● **What the task requires**: The answer should consist of every line in the material below that has the word "також".

● **Material to process**:

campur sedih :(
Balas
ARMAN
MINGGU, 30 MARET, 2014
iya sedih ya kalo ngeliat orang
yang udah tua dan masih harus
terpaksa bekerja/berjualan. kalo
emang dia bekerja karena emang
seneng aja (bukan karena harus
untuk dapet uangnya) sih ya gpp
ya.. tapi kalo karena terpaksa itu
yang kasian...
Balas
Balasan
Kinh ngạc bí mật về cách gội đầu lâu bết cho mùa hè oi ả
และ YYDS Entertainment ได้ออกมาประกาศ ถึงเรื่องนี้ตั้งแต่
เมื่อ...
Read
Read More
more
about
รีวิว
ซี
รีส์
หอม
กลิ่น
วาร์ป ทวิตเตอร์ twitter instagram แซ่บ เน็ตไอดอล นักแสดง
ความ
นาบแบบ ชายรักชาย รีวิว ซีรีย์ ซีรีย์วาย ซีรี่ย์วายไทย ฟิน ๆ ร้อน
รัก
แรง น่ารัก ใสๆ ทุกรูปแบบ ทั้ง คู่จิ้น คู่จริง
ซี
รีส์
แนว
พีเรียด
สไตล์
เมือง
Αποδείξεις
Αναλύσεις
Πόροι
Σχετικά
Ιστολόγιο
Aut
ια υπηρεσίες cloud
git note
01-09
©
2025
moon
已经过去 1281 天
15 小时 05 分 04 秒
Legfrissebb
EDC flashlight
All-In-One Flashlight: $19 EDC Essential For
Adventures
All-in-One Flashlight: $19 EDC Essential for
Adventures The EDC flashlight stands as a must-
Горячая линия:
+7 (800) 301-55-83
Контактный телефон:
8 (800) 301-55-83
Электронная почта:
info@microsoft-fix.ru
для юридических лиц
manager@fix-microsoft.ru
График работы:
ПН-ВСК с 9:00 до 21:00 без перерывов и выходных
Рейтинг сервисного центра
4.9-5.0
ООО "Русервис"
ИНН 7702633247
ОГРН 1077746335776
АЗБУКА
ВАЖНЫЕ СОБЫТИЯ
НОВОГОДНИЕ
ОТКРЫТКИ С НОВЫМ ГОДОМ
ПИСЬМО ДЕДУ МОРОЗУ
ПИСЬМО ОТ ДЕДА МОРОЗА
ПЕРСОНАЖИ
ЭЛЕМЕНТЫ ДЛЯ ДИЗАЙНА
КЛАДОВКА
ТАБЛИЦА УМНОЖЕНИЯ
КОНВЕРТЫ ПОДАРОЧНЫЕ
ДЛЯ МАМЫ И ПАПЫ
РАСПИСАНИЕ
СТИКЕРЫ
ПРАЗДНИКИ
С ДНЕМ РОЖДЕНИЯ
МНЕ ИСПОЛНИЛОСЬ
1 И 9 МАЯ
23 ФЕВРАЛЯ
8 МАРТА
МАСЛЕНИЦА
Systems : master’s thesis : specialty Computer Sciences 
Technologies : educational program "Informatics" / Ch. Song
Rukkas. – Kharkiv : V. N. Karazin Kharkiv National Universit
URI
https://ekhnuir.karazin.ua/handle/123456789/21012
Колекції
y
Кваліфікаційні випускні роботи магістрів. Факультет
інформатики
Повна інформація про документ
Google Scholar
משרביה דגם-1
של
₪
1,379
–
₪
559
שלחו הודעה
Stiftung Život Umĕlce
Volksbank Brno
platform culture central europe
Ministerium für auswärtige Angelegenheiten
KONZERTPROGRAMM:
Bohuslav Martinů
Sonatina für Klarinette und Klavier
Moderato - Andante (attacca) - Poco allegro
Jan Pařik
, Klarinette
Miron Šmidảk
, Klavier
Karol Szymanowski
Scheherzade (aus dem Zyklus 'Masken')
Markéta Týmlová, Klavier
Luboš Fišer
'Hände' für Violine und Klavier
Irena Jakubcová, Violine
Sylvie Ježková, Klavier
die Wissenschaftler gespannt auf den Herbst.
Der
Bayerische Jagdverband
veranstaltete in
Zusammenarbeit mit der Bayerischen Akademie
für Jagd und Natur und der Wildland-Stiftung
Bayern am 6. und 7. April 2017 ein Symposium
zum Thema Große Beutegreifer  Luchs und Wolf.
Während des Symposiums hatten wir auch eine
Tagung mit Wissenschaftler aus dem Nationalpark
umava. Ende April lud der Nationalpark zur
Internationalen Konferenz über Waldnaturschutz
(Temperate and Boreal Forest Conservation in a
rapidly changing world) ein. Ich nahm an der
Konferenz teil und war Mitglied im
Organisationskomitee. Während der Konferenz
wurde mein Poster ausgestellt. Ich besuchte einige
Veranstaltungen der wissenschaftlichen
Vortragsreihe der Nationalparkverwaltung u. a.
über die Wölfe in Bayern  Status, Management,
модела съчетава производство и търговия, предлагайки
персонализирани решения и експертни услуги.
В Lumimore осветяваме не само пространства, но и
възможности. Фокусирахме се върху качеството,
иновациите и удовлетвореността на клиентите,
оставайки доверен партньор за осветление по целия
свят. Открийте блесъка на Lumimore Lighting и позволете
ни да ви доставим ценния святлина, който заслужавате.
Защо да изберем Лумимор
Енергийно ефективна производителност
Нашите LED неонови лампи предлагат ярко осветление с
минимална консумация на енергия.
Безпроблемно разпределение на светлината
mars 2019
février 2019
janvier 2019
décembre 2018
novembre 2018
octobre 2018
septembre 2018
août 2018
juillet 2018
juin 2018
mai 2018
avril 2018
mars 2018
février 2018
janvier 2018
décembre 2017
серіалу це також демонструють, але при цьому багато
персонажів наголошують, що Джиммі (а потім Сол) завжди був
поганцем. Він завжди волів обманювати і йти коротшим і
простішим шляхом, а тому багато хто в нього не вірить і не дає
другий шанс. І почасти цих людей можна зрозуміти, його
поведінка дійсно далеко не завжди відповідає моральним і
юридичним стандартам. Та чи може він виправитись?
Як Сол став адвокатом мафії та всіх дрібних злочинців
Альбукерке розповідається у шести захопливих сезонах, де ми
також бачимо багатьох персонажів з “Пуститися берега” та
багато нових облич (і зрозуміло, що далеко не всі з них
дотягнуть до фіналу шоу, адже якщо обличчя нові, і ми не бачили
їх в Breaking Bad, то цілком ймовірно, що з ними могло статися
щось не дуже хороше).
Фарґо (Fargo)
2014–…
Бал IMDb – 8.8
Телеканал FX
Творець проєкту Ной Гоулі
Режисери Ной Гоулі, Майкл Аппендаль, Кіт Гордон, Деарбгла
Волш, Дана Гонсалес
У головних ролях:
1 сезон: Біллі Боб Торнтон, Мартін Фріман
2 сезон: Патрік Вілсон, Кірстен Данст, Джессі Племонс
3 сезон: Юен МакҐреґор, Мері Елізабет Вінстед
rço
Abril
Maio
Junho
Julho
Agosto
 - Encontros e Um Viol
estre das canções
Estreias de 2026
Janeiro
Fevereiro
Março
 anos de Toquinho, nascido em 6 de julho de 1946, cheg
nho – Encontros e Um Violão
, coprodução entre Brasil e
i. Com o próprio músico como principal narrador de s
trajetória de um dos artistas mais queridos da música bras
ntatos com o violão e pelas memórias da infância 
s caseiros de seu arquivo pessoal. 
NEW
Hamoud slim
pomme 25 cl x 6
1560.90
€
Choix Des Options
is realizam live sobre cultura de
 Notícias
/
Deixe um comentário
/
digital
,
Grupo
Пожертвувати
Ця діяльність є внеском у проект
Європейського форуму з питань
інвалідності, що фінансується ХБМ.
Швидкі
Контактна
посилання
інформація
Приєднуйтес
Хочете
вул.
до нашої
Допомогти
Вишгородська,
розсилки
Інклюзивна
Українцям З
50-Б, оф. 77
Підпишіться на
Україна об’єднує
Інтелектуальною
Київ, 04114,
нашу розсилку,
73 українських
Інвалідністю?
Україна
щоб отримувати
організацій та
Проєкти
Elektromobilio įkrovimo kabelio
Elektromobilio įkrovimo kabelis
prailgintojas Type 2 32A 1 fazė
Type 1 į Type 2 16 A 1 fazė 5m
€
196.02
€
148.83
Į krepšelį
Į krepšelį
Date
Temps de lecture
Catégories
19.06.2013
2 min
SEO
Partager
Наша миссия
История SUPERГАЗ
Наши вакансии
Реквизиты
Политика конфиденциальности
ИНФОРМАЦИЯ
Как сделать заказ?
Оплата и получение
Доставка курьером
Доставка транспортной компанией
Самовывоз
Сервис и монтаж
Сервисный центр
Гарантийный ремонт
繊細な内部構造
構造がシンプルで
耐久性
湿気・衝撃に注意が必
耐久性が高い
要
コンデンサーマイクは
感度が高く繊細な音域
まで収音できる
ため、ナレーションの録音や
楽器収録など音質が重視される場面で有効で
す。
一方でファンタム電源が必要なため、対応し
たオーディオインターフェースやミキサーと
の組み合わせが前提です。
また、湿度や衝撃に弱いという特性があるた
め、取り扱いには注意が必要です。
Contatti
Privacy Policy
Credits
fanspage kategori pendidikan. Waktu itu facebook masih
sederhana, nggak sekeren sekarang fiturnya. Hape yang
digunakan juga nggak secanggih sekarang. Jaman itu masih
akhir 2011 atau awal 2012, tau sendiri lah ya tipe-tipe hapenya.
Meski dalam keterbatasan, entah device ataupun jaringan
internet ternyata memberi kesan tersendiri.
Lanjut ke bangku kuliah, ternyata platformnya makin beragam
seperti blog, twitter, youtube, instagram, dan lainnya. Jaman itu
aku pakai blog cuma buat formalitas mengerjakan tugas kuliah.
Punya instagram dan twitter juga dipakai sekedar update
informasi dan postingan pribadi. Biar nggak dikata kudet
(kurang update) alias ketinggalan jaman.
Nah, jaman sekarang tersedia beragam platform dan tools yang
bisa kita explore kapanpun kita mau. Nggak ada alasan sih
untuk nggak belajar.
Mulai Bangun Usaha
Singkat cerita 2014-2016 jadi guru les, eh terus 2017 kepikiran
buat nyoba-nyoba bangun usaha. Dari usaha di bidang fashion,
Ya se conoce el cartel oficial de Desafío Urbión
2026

● **Answer to the exercise**:
серіалу це також демонструють, але при цьому багато
також бачимо багатьох персонажів з “Пуститися берега” та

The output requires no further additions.